BRUSSELS (Reuters) - Belgium agreed a deal with its regional parliaments on Thursday to approve a landmark EU-Canada free trade agreement, breaking a deadlock that has blocked the pact for weeks.

Minister-President of Wallonia Paul Magnette arrives at a meeting on the Comprehensive Economic and Trade Agreement (CETA), a planned EU-Canada free trade agreement, at the Lambermont Residence in Brussels, Belgium, October 27, 2016. REUTERS/Yves Herman

Prime Minister Charles Michel said the heads of the regions had drawn up an addendum to the agreement that answered their concerns over the rights of farmers and governments - an addendum that still needs the approval of Canada and other EU states.

Canada called the announcement a "positive development", a cautious welcome echoed by European Council President Donald Tusk, who chairs EU leaders' summits.

But both stopped short of declaring the Comprehensive Economic and Trade Agreement (CETA), a done deal.

"Only once all procedures are finalised for EU signing CETA, will I contact (Canadian) PM @JustinTrudeau," Tusk said in a tweet.

All 28 EU governments back CETA, which supporters say could increase trade by 20 percent, but Belgium had been prevented from giving its consent because of objections led by its French-speaking Wallonia region.

Wallonia, along with the capital Brussels and Belgium's grouping of French speakers, had opposed the deal for weeks, saying it was bad for Europe's farmers and gave too much power to global corporate interests.

Belgium's Prime Minister Michel did not give detail on Thursday on how Wallonia's concerns had been allayed in the addendum. But the premier of the Flemish region, Geert Bourgeois, said the original 1,598-page text of the trade deal stood.

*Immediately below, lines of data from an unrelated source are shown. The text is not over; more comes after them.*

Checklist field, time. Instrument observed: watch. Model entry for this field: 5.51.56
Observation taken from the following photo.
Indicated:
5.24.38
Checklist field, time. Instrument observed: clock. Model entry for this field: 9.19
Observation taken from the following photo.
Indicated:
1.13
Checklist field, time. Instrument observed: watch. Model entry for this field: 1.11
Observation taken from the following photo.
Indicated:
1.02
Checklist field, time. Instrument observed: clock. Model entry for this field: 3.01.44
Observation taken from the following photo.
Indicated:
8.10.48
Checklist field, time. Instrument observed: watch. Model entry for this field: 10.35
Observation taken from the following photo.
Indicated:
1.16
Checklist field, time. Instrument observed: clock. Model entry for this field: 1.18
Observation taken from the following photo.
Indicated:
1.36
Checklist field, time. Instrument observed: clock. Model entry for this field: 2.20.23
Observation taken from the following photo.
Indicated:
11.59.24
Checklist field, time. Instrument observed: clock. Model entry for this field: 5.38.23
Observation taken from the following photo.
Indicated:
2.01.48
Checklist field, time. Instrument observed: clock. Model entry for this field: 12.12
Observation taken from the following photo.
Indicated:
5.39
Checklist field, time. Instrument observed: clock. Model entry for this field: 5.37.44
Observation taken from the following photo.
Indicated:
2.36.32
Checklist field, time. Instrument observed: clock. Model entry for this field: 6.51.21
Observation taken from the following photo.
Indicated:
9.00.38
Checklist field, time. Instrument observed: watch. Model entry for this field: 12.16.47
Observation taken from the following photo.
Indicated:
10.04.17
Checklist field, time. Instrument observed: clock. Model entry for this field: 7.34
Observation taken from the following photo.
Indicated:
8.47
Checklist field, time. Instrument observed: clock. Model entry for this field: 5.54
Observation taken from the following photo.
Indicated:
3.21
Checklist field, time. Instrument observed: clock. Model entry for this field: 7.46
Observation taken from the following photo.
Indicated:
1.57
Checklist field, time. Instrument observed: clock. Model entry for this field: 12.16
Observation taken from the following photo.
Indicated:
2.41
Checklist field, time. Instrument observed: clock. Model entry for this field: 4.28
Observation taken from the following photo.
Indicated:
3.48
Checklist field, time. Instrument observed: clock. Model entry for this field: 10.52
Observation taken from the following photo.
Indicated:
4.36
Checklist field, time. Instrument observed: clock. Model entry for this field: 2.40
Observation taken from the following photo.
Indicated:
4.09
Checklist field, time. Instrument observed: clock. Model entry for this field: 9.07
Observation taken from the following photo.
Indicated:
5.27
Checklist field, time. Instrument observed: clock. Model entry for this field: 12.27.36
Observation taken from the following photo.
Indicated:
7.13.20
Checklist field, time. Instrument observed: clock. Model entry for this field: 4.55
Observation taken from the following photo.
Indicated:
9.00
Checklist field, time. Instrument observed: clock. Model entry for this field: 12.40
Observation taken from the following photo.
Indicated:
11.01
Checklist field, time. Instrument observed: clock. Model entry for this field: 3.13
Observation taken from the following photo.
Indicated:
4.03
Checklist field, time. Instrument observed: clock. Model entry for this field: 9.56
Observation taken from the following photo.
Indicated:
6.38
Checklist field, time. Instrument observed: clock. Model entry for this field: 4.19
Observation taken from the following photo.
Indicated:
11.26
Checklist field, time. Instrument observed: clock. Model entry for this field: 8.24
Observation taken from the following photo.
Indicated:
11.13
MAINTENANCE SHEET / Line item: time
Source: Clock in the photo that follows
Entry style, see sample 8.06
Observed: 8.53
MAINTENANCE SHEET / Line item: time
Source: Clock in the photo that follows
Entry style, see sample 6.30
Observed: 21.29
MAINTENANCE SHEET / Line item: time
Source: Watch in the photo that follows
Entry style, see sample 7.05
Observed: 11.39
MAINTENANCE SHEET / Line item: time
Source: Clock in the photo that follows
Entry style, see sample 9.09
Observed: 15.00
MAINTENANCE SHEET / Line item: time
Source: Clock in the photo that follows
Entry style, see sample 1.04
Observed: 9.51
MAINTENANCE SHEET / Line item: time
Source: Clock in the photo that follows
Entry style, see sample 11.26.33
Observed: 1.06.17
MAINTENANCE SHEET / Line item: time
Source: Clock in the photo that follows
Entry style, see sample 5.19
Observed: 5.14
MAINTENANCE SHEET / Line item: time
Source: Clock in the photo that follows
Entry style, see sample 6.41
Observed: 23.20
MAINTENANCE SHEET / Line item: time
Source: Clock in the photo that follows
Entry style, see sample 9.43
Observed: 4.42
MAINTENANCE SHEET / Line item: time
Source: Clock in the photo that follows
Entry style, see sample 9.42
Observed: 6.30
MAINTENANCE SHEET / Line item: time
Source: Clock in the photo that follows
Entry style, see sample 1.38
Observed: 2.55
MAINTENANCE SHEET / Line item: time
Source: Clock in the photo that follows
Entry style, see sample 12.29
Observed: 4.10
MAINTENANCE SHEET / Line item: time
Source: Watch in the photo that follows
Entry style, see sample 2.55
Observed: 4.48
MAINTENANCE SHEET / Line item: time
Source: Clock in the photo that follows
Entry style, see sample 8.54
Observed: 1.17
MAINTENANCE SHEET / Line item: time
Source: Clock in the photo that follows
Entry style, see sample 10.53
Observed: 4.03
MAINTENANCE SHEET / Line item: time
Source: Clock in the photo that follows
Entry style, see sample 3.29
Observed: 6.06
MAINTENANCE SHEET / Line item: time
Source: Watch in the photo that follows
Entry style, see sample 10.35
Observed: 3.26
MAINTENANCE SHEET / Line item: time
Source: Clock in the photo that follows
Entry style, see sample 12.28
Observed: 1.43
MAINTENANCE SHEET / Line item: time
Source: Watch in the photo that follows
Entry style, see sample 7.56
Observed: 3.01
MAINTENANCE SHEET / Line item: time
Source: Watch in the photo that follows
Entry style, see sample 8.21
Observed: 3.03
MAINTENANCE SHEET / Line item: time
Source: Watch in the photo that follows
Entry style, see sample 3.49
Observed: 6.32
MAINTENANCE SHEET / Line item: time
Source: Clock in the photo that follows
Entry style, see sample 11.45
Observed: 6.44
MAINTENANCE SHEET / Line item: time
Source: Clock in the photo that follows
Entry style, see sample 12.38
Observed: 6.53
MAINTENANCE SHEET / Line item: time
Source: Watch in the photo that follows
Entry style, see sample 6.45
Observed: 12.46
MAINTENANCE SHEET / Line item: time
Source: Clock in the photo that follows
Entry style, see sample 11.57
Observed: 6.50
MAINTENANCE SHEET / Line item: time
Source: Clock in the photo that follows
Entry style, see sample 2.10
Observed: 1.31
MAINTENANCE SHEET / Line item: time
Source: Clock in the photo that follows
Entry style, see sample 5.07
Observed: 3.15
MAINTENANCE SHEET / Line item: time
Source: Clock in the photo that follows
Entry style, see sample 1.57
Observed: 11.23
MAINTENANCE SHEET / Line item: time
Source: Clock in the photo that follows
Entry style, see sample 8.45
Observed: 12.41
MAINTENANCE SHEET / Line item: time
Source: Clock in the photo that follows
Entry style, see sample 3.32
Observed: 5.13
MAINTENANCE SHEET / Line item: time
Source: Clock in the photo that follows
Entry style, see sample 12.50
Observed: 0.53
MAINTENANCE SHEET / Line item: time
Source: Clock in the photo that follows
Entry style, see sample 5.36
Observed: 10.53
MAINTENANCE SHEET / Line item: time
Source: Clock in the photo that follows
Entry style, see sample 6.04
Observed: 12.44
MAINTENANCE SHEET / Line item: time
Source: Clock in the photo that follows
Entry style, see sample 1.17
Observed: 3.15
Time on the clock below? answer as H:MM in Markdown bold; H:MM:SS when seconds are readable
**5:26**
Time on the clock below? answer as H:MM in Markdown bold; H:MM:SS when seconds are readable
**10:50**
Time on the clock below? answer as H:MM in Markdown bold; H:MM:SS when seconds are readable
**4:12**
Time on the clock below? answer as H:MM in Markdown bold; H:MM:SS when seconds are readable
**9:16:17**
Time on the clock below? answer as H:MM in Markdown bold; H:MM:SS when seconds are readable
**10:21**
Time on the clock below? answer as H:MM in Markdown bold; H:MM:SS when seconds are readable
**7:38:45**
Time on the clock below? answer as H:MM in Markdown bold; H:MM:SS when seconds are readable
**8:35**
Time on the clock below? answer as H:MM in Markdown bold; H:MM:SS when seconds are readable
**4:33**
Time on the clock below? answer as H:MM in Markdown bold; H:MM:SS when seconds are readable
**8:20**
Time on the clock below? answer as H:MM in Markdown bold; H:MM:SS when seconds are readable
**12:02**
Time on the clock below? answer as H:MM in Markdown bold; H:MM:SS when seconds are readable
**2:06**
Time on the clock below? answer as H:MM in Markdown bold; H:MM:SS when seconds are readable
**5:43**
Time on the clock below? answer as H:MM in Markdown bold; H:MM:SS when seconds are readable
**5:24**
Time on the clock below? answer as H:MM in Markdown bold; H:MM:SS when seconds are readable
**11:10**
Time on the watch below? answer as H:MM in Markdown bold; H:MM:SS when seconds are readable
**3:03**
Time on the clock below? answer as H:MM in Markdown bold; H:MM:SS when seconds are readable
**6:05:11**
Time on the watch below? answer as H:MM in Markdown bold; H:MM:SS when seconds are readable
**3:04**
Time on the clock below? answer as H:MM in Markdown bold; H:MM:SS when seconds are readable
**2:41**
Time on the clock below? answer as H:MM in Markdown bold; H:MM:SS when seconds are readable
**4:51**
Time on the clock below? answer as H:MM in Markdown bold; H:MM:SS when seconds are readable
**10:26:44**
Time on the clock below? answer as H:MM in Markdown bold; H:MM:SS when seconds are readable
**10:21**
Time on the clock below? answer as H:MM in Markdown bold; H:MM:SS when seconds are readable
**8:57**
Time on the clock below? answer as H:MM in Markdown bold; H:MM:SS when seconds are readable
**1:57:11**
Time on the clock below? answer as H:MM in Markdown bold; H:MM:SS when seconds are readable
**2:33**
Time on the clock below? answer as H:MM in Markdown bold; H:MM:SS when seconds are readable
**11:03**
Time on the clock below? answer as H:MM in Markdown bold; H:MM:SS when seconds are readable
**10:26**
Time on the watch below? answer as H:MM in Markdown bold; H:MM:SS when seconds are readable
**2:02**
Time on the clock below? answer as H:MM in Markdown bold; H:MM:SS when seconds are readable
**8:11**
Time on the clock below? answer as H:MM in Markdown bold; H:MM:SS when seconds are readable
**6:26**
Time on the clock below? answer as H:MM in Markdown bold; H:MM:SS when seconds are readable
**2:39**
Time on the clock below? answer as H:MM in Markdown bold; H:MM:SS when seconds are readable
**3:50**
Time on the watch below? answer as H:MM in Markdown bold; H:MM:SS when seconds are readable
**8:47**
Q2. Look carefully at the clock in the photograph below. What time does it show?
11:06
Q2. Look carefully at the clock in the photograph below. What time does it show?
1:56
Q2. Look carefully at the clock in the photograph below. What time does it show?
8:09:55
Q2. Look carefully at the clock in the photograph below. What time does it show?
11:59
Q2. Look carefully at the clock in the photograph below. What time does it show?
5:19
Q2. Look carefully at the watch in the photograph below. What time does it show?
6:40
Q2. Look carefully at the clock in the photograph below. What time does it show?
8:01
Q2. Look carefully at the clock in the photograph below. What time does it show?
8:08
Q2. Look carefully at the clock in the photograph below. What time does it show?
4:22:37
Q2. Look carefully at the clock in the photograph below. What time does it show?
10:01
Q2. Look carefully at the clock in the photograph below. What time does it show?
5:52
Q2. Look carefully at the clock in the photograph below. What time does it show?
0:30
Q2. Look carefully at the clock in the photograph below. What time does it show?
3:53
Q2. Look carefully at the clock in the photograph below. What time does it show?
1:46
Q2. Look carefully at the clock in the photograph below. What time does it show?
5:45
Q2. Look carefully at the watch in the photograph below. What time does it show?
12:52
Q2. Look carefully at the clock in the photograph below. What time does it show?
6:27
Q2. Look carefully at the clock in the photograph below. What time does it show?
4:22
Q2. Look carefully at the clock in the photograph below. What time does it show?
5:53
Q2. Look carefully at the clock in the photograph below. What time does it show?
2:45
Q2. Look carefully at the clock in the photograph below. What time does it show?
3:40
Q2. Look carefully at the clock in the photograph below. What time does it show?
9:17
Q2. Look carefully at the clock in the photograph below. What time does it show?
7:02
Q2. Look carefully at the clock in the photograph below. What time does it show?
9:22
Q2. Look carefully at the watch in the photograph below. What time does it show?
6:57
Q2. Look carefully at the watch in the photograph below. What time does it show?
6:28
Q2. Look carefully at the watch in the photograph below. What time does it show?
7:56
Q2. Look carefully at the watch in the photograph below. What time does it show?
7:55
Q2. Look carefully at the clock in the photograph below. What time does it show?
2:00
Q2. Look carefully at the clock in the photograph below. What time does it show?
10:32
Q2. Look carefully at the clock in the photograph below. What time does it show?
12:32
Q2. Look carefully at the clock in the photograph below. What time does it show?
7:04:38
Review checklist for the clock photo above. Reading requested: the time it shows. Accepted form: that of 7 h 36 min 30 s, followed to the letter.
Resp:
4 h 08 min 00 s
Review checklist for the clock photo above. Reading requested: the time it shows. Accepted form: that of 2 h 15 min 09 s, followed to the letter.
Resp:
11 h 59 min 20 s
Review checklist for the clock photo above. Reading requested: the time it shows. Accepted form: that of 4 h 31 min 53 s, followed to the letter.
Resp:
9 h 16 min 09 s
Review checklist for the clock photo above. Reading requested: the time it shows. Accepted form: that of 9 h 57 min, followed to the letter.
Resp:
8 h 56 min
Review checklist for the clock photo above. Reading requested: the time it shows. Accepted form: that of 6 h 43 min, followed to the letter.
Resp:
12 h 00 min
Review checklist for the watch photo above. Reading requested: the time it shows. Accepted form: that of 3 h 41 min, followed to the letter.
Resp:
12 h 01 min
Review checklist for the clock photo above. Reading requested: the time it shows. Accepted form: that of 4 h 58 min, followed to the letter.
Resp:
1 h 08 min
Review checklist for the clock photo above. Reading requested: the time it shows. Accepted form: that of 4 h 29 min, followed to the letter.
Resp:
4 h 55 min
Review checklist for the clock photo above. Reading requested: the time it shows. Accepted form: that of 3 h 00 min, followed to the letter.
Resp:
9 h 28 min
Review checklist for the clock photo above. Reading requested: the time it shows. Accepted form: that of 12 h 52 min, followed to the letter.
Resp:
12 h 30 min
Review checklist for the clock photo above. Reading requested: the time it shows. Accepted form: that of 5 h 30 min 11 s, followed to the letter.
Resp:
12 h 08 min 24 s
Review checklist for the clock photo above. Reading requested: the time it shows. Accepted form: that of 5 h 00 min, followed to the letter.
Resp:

"This is a clarification, the actual treaty does not change," he said

Failure to strike a deal with such a like-minded country as Canada would have called into question the EU's ability to forge other deals and damage credibility already battered by Britain's vote to leave the bloc and disputes over the migration crisis.

Canada's trade minister Chrystia Freeland, who walked out of talks in Walloon capital Namur last Friday, had asked, if the EU could not do a deal with Canada, who could it do a deal with.

"I'm sorry for all other Europeans and our Canadian partners that they had to wait, but what we managed to get here is important not just for Wallonia but for all of Europe," said Paul Magnette, Socialist premier of the Walloon region who has led opposition to the deal.

He said the Belgian deal meant the trade agreement would be one that set clear rules on the global economic order.

"We want to regulate the market, we want to protect citizens, for that we fought, and I think it was worth it because we were heard."